Correlation is not causation, but all these things are nonetheless true: Dido Harding has a degree from Oxford University in politics, philosophy and economics; Dido Harding is a Tory peer, married to a Tory MP; under Dido Harding’s leadership, test and trace has been an utter disaster. One might argue that most of Dido Harding’s attempts to explain this failure have also been an utter disaster – earlier this week she managed to give the impression, surely wrong, that she had no idea viruses did anything so wacky as mutate. But that latter view is more subjective, and only tenuously connected to today’s topic, so I’ll leave it as a piece of parenthetical snark and move on.
There are many things that could plausibly explain why the government did not spend the first lockdown building a test and trace system that worked well enough to prevent the need for a second lockdown. The reluctance to close the borders. Rishi Sunak’s insistence on subsidising evenings out, and his reputation-wrecking failure to adequately fund people to self-isolate. (Harding also, bafflingly, seemed to suggest that giving people money to self-isolate could have consequences worse than not doing so and letting them wander off into the community, coughing all the while.) Then again, perhaps, it was just pure, unadulterated incompetence.

(Stored data)

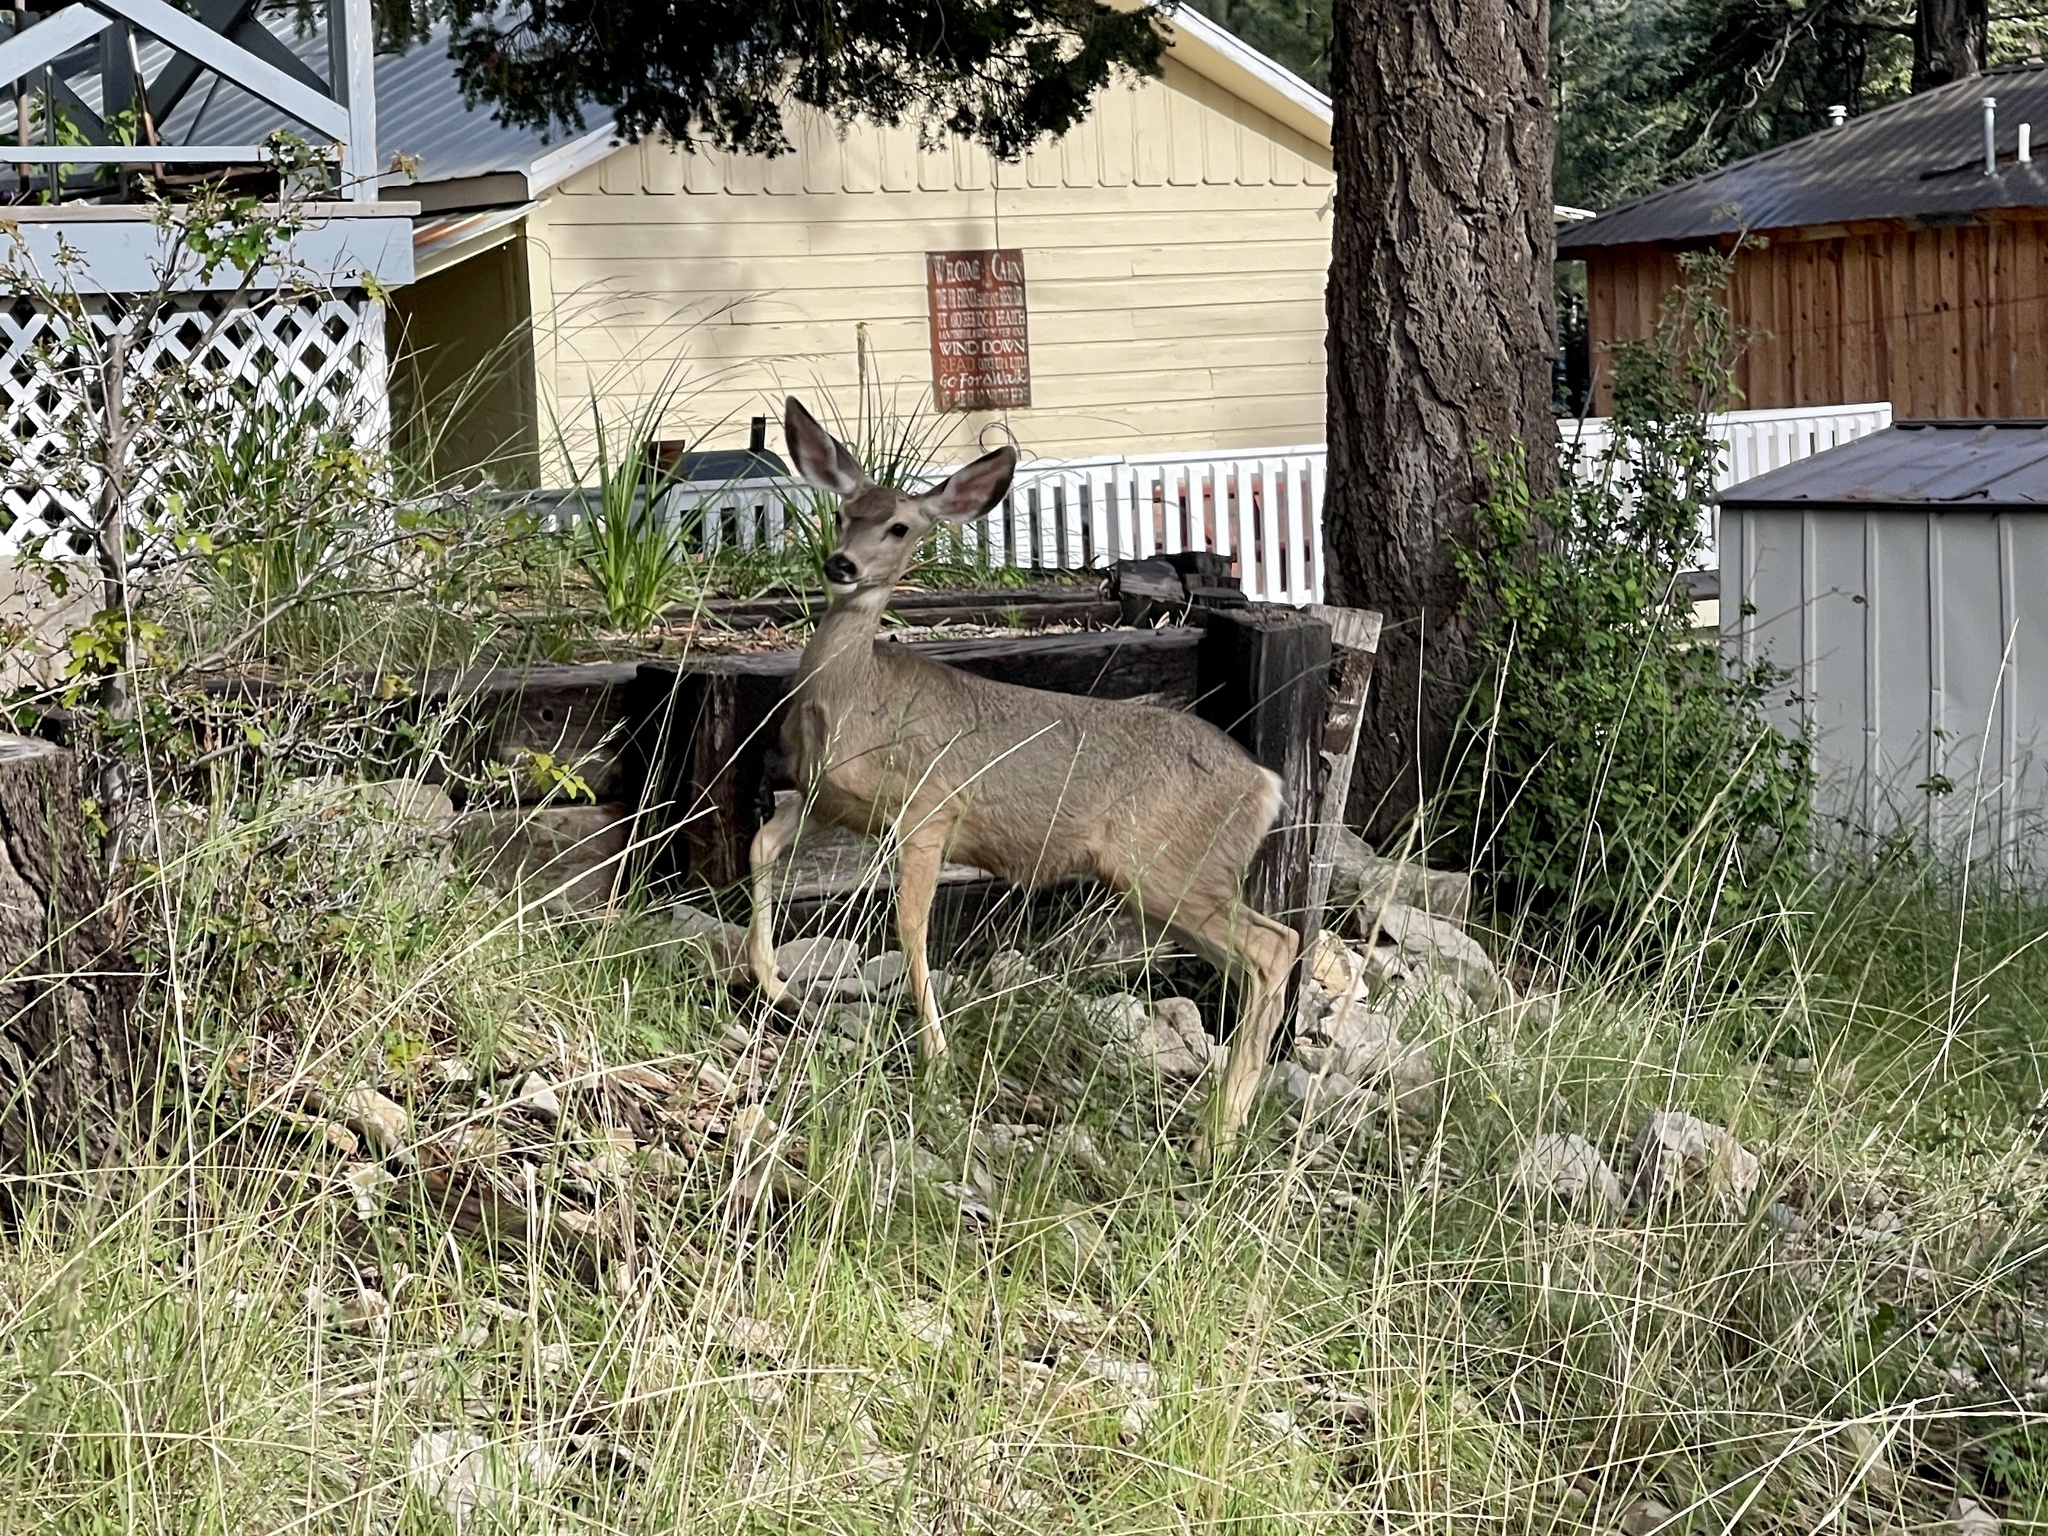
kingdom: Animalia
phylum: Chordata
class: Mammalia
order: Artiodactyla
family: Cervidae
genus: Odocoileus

--

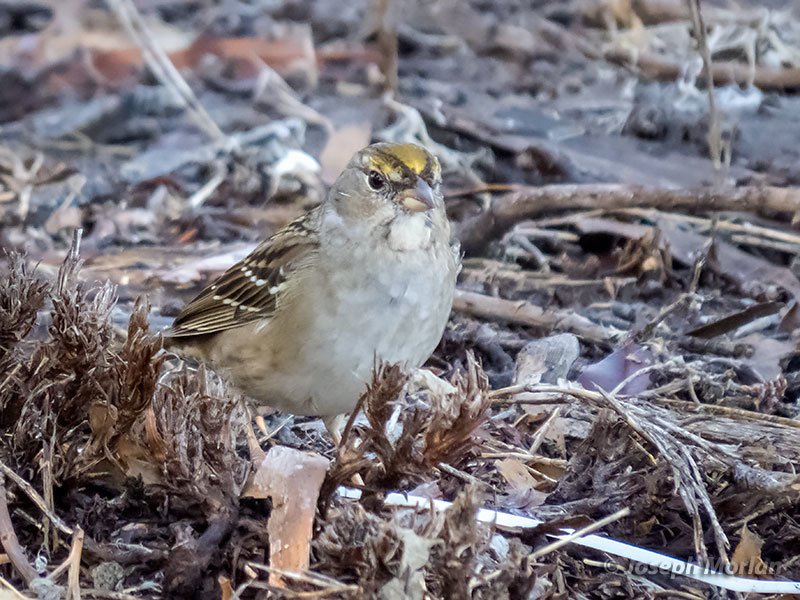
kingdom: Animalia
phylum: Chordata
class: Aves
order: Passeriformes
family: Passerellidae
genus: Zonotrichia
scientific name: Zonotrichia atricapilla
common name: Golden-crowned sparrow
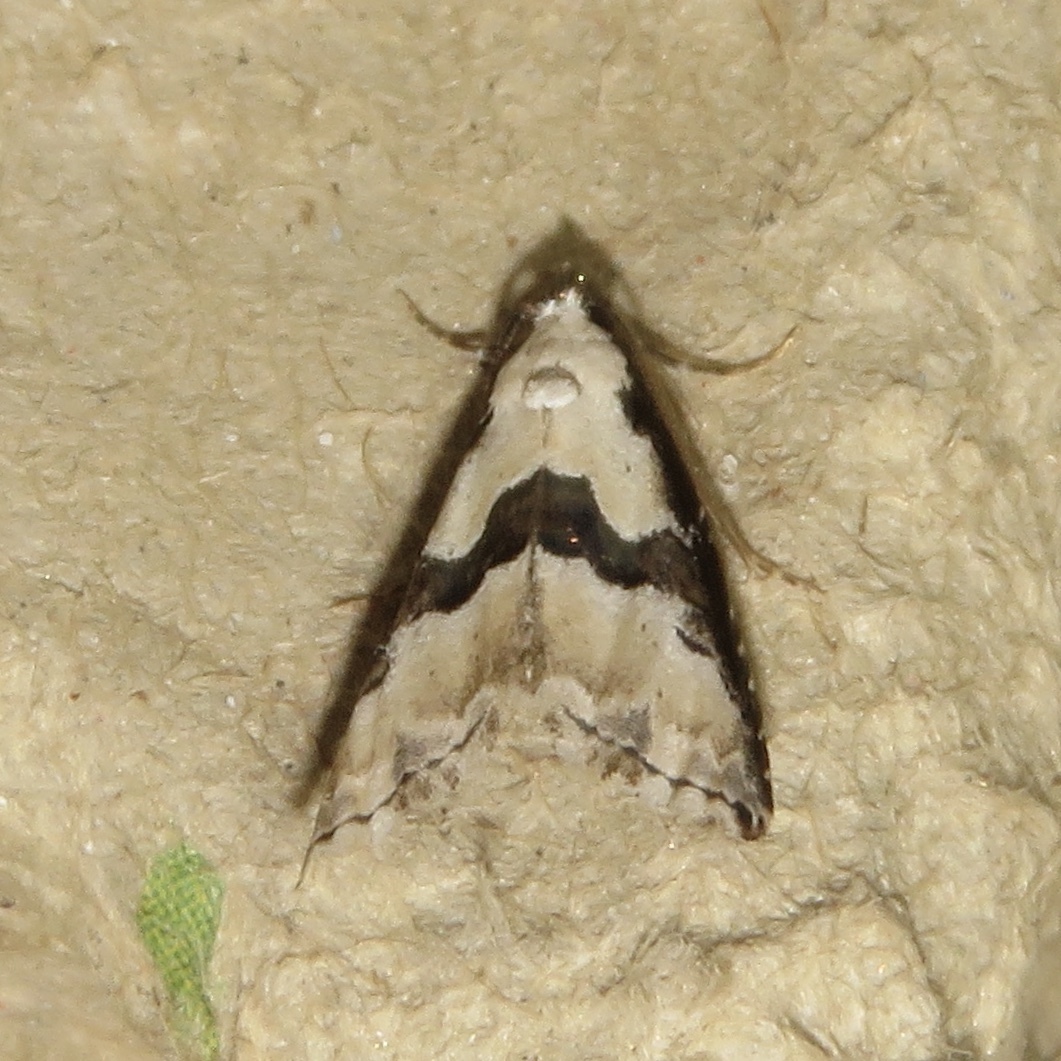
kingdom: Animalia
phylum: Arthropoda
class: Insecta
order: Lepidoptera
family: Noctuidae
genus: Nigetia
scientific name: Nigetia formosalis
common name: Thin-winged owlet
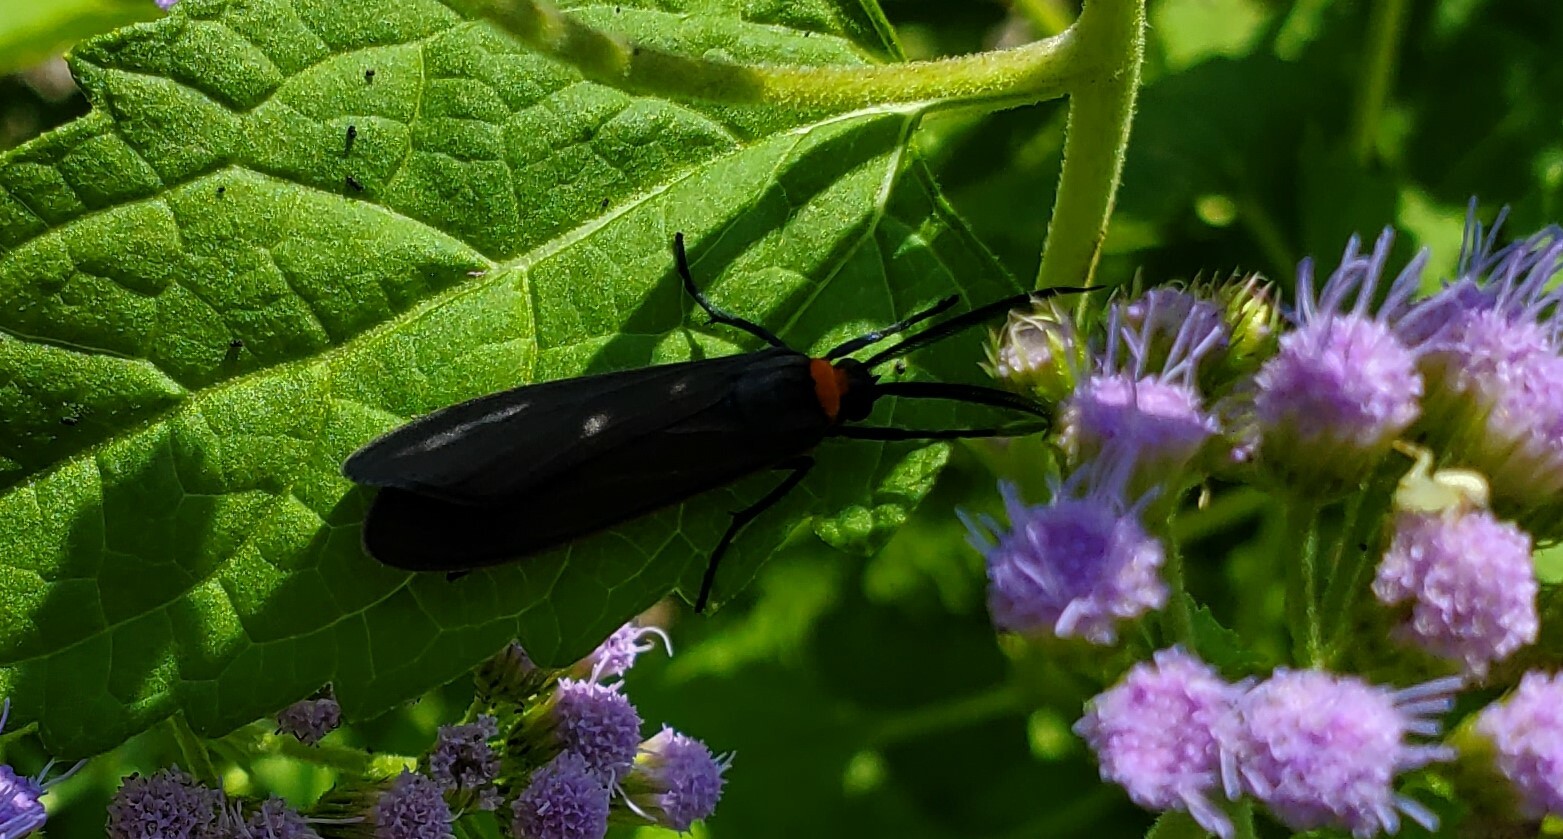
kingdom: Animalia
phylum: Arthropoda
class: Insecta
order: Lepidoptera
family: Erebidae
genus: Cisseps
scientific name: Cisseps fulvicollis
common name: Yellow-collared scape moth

## REQUIREMENT 1
Answer these from the passage on test and trace, one line each:
(a) What degree does Dido Harding hold, and from which university?
(b) To whom is Dido Harding married?
(c) Which failure of Rishi Sunak's does the passage call "reputation-wrecking"?
## REQUIREMENT 2
In the passage on test and trace, why does the writer drop the view that Harding's attempts to explain the failure have been a disaster? Please answer in one to three sentences.
## REQUIREMENT 3
Pick up the passage on test and trace after its last sentence and carry it on.
The stored data is separate material, unrelated to the passage on test and trace.

## RESPONSE BOX 1
(a) A degree in politics, philosophy and economics from Oxford University.
(b) A Tory MP.
(c) His failure to adequately fund people to self-isolate.

## RESPONSE BOX 2
The writer sees that view as more subjective than the other points and only tenuously connected to the topic. So it is left as a piece of parenthetical snark, and the writer moves on.

## RESPONSE BOX 3
But a big reason for the government’s failure is surely the people it hired to implement the programme. Harding’s Harvard MBA was followed by stints with the management consultancy McKinsey, the holiday firm Thomas Cook, the professional services company Manpower and a number of retailers. She later became CEO of TalkTalk in 2010 where, on her watch, a cyber-attack cost the company £60m and 95,000 customers. Her sterling leadership through this crisis earned her the magnificent headline “TalkTalk boss Dido Harding’s utter ignorance is a lesson to us all” in Campaign magazine.
How well she performed in those roles, however, is not the issue. The point is there was nothing on her CV suggesting an interest or expertise in healthcare until October 2017, when the government appointed her chair of NHS Improvement, which oversees NHS trusts and other health service providers in England. Her skills and experience are in business and administration. She’s a generalist.
In this, she mirrors some of the companies to which NHS Test and Trace outsourced its work. Bits of the programme were performed by Public Health England, Randox Laboratories, the pharmacist Boots, and companies with specific expertise in logistics. But many went to a litany of more generalised services companies, whose names will be familiar to anyone who has watched the British state try to outsource itself over the past 20 years: Serco, Mitie, G4S, Deloitte. Sodexo, one of the companies tasked with running community testing centres, started out life as a French catering firm.
These companies have taken on hundreds of government functions over the years and, if only through the law of large numbers, have performed quite well in some of them. But the reason they have thrived is less because of the quality of their services than because of their world-class abilities in negotiating profitable contracts. They too are generalists, whose success stems less from their sectoral expertise than from their general business and administrative skills.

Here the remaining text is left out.